He made sudden decision: he would question Russell again. Carefully placing Hendricks' package of dust and lint in a drawer of the table, he set out for the Eleventh street boarding house.

It was, however, not Russell who figured most prominently in the accounts of the murder published by the Monday morning newspapers. The reporters, resenting the reticence they had encountered at Sloanehurst, and making much of Mrs. Brace's threats, put in the forefront of their stories an appealing picture of a bereaved mother's one-sided fight for justice against the baffling combination of the Sloanehurst secretiveness and indifference and the mysterious circumstances of the daughter's death. Not one of them questioned the validity of Russell's alibi.

"With the innocence of the dead girl's fiancé established," said one account, "Sheriff Crown last night made no secret of his chagrin that Berne Webster had collapsed at the very moment when the sheriff was on the point of putting him through a rigid cross-examination. The young lawyer's retirement from the scene, coupled with the Sloane family's retaining the celebrated detective, Jefferson Hastings, as a buffer against any questioning of the Sloanehurst people, has given Society, here and in Virginia, a topic for discussion of more than ordinary interest."

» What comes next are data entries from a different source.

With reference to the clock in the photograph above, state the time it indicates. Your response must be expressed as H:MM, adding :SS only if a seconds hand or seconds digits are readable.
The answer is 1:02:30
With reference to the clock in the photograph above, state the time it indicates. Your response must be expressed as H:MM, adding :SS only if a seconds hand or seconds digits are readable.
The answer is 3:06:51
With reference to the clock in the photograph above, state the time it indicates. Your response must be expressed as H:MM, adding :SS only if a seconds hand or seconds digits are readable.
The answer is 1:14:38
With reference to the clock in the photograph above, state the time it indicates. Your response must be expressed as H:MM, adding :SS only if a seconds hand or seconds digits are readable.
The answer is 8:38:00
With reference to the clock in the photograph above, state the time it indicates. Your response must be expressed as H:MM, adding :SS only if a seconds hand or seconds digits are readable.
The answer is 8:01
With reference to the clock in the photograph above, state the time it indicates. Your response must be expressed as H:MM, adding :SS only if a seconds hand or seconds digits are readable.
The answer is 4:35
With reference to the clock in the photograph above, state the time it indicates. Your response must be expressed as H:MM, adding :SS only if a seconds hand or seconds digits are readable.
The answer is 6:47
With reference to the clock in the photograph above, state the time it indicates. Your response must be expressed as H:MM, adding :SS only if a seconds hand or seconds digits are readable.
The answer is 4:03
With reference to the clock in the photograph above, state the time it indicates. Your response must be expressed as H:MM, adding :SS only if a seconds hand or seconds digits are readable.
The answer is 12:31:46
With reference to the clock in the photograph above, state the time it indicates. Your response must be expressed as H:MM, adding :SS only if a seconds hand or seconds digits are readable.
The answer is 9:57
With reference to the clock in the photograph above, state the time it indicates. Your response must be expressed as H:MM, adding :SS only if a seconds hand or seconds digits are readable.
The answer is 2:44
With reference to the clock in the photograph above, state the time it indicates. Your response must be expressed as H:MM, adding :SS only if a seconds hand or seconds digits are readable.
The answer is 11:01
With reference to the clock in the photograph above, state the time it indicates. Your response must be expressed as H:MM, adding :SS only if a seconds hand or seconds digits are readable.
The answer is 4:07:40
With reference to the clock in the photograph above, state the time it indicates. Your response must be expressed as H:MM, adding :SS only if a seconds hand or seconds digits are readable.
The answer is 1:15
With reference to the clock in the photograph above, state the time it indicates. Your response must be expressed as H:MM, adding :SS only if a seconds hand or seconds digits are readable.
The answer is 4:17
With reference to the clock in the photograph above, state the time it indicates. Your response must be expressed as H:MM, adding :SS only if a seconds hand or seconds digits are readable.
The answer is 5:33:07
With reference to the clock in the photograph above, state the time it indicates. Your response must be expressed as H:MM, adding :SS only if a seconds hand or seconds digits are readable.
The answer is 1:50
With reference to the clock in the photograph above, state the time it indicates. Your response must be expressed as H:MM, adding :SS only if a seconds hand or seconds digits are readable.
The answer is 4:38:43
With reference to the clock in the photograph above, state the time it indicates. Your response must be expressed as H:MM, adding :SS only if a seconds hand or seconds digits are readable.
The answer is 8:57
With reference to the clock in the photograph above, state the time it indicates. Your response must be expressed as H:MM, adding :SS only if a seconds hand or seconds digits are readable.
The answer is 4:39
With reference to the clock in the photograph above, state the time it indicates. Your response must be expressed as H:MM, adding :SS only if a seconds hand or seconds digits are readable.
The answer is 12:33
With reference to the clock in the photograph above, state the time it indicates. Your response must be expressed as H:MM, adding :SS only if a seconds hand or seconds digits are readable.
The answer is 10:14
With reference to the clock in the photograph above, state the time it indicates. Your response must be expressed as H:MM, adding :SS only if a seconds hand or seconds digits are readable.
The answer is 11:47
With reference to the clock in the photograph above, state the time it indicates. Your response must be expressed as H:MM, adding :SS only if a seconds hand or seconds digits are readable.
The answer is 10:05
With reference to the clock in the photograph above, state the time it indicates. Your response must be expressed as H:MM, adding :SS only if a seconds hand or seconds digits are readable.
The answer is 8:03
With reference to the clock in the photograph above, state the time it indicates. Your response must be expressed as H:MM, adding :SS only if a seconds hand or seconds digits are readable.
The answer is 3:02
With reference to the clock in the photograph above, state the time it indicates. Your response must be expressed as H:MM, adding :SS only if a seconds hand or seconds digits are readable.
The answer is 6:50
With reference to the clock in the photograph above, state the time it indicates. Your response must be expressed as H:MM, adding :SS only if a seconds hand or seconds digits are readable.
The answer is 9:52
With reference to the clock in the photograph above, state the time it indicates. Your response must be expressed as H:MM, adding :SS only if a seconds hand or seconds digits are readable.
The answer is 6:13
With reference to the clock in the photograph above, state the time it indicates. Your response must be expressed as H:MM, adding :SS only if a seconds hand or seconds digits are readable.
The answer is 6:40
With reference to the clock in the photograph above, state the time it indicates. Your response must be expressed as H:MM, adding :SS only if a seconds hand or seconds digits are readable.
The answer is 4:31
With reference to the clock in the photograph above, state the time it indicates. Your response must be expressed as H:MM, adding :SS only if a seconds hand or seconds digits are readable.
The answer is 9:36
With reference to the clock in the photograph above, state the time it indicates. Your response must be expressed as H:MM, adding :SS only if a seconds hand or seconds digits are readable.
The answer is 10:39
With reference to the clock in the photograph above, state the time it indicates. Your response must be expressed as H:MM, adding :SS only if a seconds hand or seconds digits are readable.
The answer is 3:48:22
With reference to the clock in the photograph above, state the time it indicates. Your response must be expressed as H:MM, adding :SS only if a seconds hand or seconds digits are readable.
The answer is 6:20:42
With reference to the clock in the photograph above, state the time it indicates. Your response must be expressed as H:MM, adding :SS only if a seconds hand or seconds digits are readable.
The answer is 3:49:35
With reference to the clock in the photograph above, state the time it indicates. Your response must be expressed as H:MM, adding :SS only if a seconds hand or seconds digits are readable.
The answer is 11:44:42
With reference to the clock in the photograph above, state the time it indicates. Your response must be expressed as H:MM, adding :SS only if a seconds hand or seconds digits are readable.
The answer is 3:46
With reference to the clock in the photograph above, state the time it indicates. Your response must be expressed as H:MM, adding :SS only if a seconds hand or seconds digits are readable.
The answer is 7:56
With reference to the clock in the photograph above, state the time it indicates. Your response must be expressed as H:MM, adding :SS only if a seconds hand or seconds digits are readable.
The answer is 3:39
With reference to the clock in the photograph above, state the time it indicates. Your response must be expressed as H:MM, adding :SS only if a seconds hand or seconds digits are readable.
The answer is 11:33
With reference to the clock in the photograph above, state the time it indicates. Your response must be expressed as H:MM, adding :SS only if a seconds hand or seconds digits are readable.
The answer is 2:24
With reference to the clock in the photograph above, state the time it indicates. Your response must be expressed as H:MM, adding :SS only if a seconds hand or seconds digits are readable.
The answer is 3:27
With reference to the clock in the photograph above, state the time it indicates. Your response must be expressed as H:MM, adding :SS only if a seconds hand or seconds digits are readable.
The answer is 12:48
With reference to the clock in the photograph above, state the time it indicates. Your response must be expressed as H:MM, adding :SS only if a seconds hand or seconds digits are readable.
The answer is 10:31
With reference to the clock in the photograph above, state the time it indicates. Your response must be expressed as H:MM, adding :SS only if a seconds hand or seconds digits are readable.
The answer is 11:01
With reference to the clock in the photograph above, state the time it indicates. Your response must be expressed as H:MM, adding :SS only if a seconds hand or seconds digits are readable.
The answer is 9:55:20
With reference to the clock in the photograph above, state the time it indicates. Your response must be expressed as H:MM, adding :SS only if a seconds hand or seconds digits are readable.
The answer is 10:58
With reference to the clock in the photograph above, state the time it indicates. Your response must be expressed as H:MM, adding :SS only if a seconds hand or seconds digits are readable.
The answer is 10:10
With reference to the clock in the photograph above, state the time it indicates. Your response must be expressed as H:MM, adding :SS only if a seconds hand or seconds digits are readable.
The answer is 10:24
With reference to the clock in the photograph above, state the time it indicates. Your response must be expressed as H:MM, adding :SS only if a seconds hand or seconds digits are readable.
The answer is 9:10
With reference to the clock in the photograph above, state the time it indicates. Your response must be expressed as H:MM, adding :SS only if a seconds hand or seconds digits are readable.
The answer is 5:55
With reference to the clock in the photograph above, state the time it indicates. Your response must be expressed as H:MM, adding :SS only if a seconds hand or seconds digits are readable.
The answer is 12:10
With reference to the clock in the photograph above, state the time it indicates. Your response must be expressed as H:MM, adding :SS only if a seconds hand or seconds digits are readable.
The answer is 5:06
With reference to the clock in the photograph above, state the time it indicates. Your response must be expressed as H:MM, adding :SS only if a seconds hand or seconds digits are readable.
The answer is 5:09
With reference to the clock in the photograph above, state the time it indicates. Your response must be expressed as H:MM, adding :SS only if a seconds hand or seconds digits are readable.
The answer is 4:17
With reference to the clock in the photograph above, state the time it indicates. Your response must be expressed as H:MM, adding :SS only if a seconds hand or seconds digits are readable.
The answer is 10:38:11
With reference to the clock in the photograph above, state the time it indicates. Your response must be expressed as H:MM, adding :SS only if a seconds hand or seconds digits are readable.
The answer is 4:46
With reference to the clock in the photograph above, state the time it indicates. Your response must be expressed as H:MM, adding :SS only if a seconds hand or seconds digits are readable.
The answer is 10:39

Another paragraph that caught Hastings' attention, as he read between mouthfuls of his breakfast, was this:

"Mrs. Brace, discussing the tragedy with a reporter last night, showed a surprising knowledge of all its incidents. Although she had not left her apartment in the Walman all day, she had been questioned by both Sheriff Crown and Mr. Hastings, not to mention the unusually large number of newspaper writers who besieged her for interviews.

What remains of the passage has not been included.